The healthcare sector appears strong. While the sector is non-cyclical in nature, it should benefit from rising merger and acquisitions as well as approvals for some novel drugs. However, the price gouging issue is still a concern (read: Best ETF Ideas for 2019).
Technology – Technology Select Sector SPDR Fund (XLK - Free Report)
About 92.3% of the sector market-cap delivered a blended beat ratio of 57.9%. As many as 87.7% companies beat on earnings and 63.2% surpassed top-line estimates. In any case, things are in favor of technology investing this year, making XLK a winning proposition. Decent earnings, compelling valuation and growing demand for emerging technologies have boosted the sector. XLK has been up about 2.7% in the past month (read: Hedge Fund's Buy Dip in Tech Stocks: Follow Them With ETFs?).
Consumer Discretionary – Invesco DWA Consumer Cyclicals Momentum ETF (PEZ - Free Report)

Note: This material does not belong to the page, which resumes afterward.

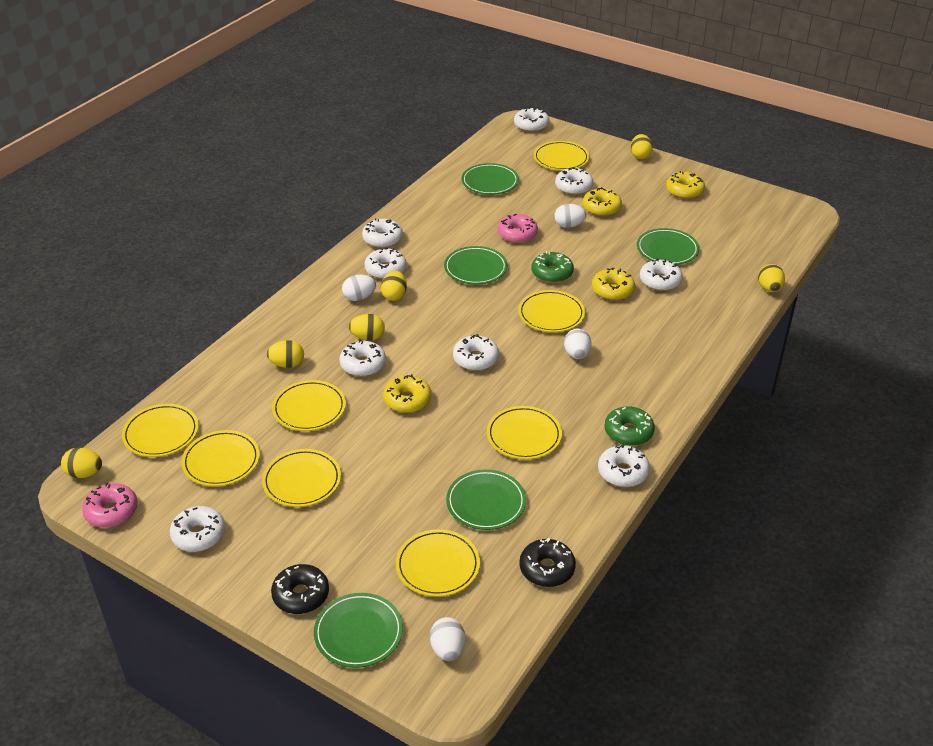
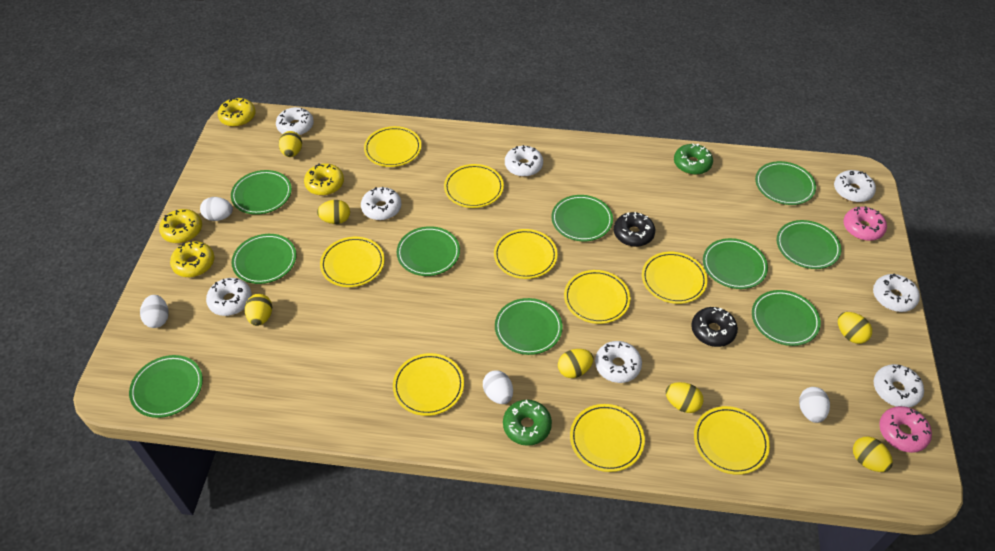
green plate: [314,593,403,668] [444,246,508,284] [446,469,526,530] [462,163,519,195] [637,228,699,265] = 5 -> [129,355,203,418] [231,170,292,215] [231,234,297,284] [397,226,460,276] [495,298,563,355] [551,195,613,241] [703,238,768,289] [752,290,821,346] [755,161,816,205] [777,220,841,269] = 10
white donut: [170,506,225,552] [340,340,386,377] [362,218,403,248] [364,248,407,279] [453,334,499,371] [514,107,549,132] [555,167,594,195] [598,444,650,487] [640,259,683,291] = 9 -> [206,278,252,316] [276,107,314,136] [361,187,401,220] [505,145,543,177] [595,341,642,383] [834,170,876,202] [873,274,920,312] [874,364,924,407] = 8
yellow egg: [61,447,102,478] [267,340,304,368] [349,314,385,341] [381,271,407,301] [631,134,653,159] [758,264,785,292] = 6 -> [245,294,272,326] [279,131,302,157] [317,200,350,224] [558,349,593,378] [666,382,703,413] [838,312,872,344] [853,436,893,472] = 7
yellow plate: [122,404,199,457] [182,430,260,486] [262,449,341,507] [272,380,346,431] [396,529,480,597] [487,406,562,460] [518,290,585,332] [534,141,589,170] = 8 -> [320,237,385,287] [364,126,421,167] [393,353,464,416] [444,164,504,208] [494,229,558,279] [564,270,630,324] [570,404,645,472] [642,252,707,304] [694,406,770,475] = 9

As much as 93.3% of the sector market cap have registered a blended beat ratio of 53.6%. There were 78.6% companies beating on earnings and 64.3% companies surpassing revenue estimates. PMR has gained about 2% in the past month (as of Mar 8, 2019).
A solid labor market, higher take-home pay amid tax reductions, subdued inflation and soaring stock market probably drove Americans' ability to spend on discretionary stocks.